7 4chan January 16, 2009 at 6:47 pm

It`s not a bug, it`s a feature.

it also makes you look retarded.

8 John January 17, 2009 at 2:00 am

I also noticed this effect while trying to take a picture of a fast moving train..

http://flickr.com/photos/johnhennig/2499211981/in/set-72157605108621877/

Not nearly as cool looking as the plane prop, but still a fun shot. Great work btw…

9 biker dude January 17, 2009 at 4:12 am

I wonder witch way the propeller is turning? Can anybody explain how the effect is generated? how the camera scans the image?

10 Nick January 17, 2009 at 12:34 pm

The propeller is turning clockwise as you see it in the picture. The little black strip near the hub of the prop is a deicing boot that is on the leading edge.

11 Ryan January 17, 2009 at 3:10 pm
12 hadez January 17, 2009 at 3:46 pm

it’s an effect caused by a rolling shutter.
if they had used a sensor with global shutter this would not have happened.
it’s a limitation of the sensor, if you like to see it as a feature, be my guest apple fanboi

13 Becky January 17, 2009 at 4:14 pm

I know this sounds stupid but how do some of the propellor things end up not attached to the center thing that spins them? I understand that it captures the image in bars but how would it be able to distort it so it became unattached? Wouldn’t it just end up with a bunch of little propellor pieces all unaligned but still in a circle? Somebody please help me understand this so I don’t feel so dumb.

14 Stephen Kelly January 19, 2009 at 9:24 pm

I am wondering why this person was standing so close to a rapidly spinning propeller :)

━━━━━━━━━━━━━━━━━━━━━━━━━━━━━━

Required tasks:
[a] In the comment thread about the propeller photo, which direction does Nick say the propeller is turning?
[b] Copy word for word the part of the propeller comment thread that opens with the words containing "I wonder witch" and closes with "a rolling shutter.".
[c] Go on with the comment thread about the propeller photo, picking up after its final comment.
The entries that come after the comment thread are separate material with no connection to it.

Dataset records
━━━━━━━━━━━━━━━━━━━━━━━━━━━━━━

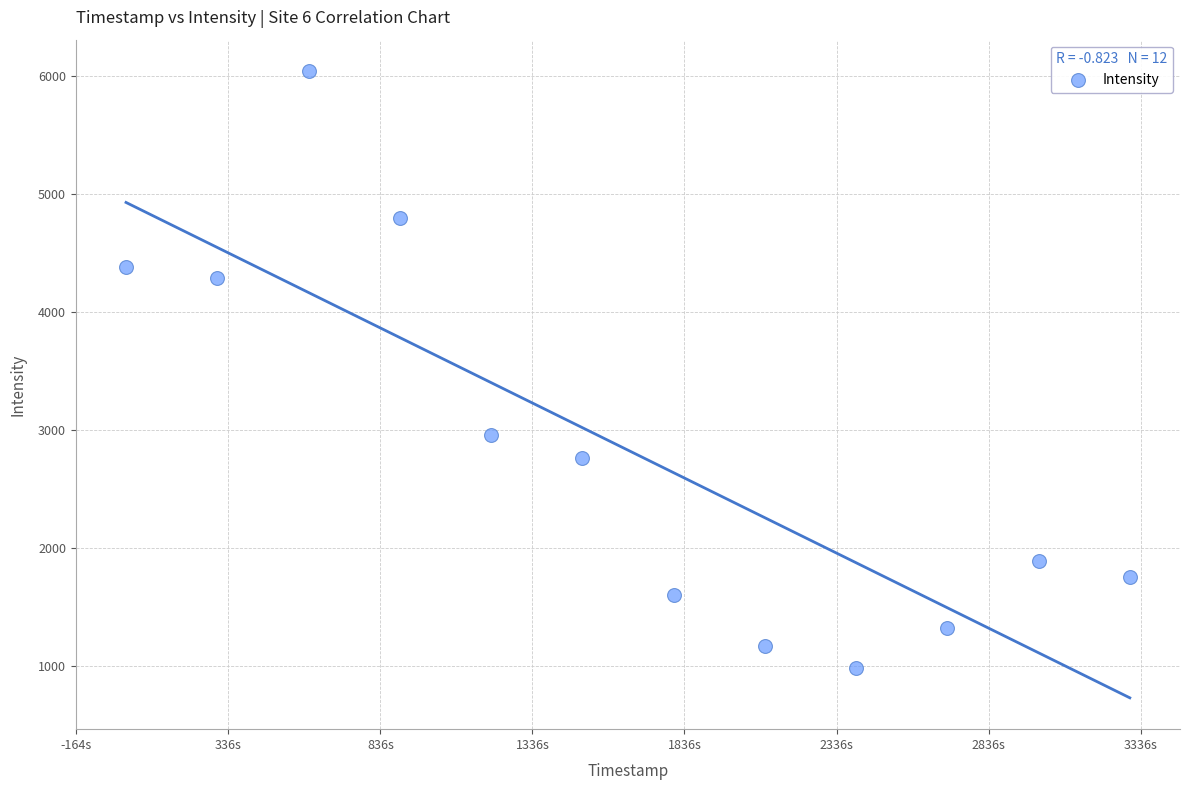

What is the average Y value?

2828.1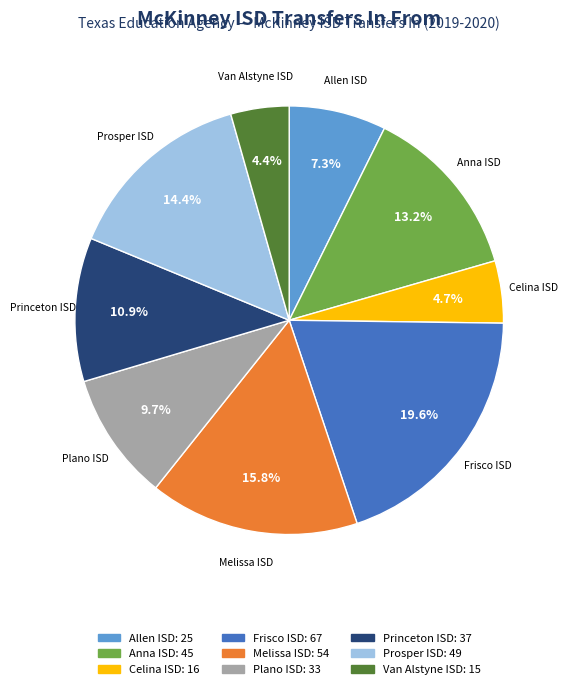

How many slices are in this pie chart?

9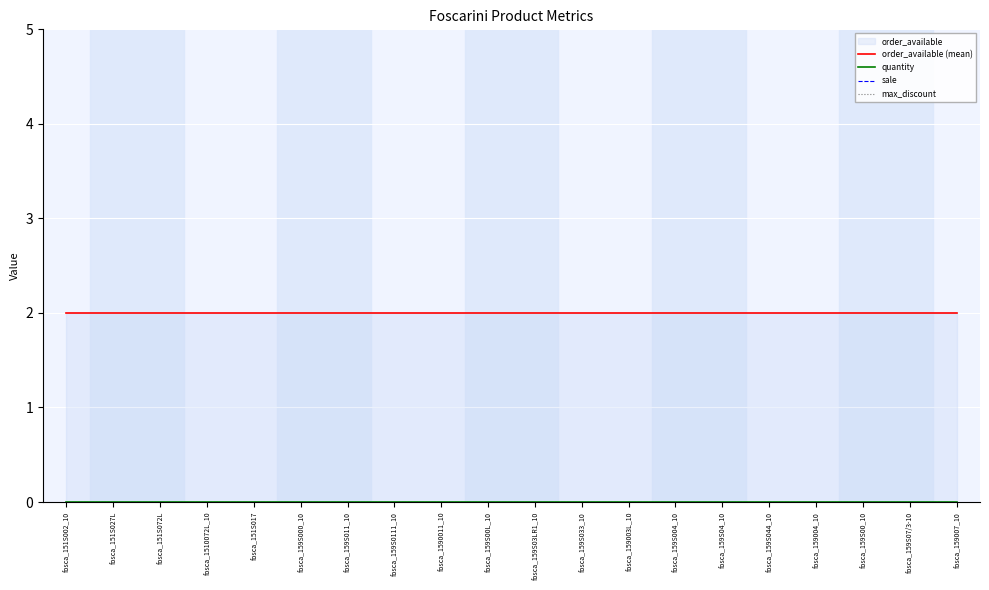

True or false: quantity has more than 1 points higher than both neighbors.

False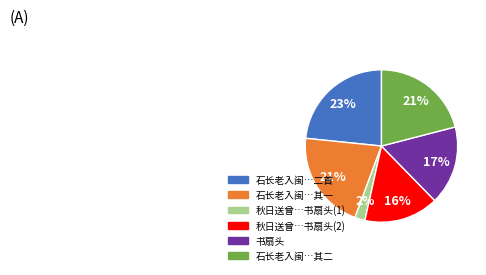

To the nearest percent, what is the difference between the largest and smallest slice percentages?

21%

━━━━━━━━━━━━━━━━━━━━━━━━━━━━━━

Responses to the tasks:
[a] Clockwise, as seen in the picture.

[b]
I wonder witch way the propeller is turning? Can anybody explain how the effect is generated? how the camera scans the image?

10 Nick January 17, 2009 at 12:34 pm

The propeller is turning clockwise as you see it in the picture. The little black strip near the hub of the prop is a deicing boot that is on the leading edge.

11 Ryan January 17, 2009 at 3:10 pm
12 hadez January 17, 2009 at 3:46 pm

it’s an effect caused by a rolling shutter.

[c]
15 Vadim P. January 20, 2009 at 12:55 pm

Haha. Apple quality, they say…

16 Sheila Bocchine, Pinhole Photographer January 20, 2009 at 3:16 pm

wow! super awesome! i’ve noticed some weird effects with my iphone camera as well. Especially when someone else is using their flash at the same time you’re taking a photo.

17 Jomark Osabel January 21, 2009 at 2:10 am

I think its the new un disclosed feature of an Iphone.

18 zoom January 21, 2009 at 10:14 am

Hi, Stephen Kelly . My name is Zoom. Pleased to meet you.

19 anon January 22, 2009 at 5:08 am

SHOOPED! i can tell by the pixels

20 toñin January 22, 2009 at 8:04 am

mi hermao es gayyyyyyyyyyyyy :D coooollllll efect

21 markus January 22, 2009 at 10:15 am

Cheap cameras? They allow you to take 4 dimensions pictures!! Nice concept!!

22 Neim January 22, 2009 at 11:44 am

bad cameras are always the best ones! lo-mo

23 monoco January 23, 2009 at 9:41 am

I don’t believe you… If it really has been taken with an iPhone then post the original picture. It has no apple footprint if you look inside it. All pictures that are taken from an iphone have this string somewhere in it: “£Apple iPhone”.

Yours doesn’t….

Nice though…

Best Regards,
monoco.

24 ellen January 24, 2009 at 2:49 am

i no. my bff has an iphone: she takes lotsa pics. theres always the apple sign on it. ( :

25 huemaurice1 January 24, 2009 at 11:55 am

J’ai le même chez moi, çà s’appelle un Coupe Frites !

26 Michael January 24, 2009 at 9:47 pm

Blah blah blah iPhone. Christ on a tortilla you fan boys are pathetic.

This bug occurs with every cmos based camera made. Well… cheaply made. Anyone who’s taken a picture with a camera phone, ANY FUCKING CAMERA PHONE, from a moving vehicle will tell you that.

Mac bigots are so much like religious zealots it’s kind of scary. Another feature my ass.

27 mars January 25, 2009 at 10:38 pm

Aw, is Michael kind of threatened by the Apple juggernaut as he watches Microsoft flounder and fail and crash in the marketplace? BOO HOO!

28 Carlo Mendoza January 26, 2009 at 2:17 am

I didn’t know that’s how the iPhone’s camera works.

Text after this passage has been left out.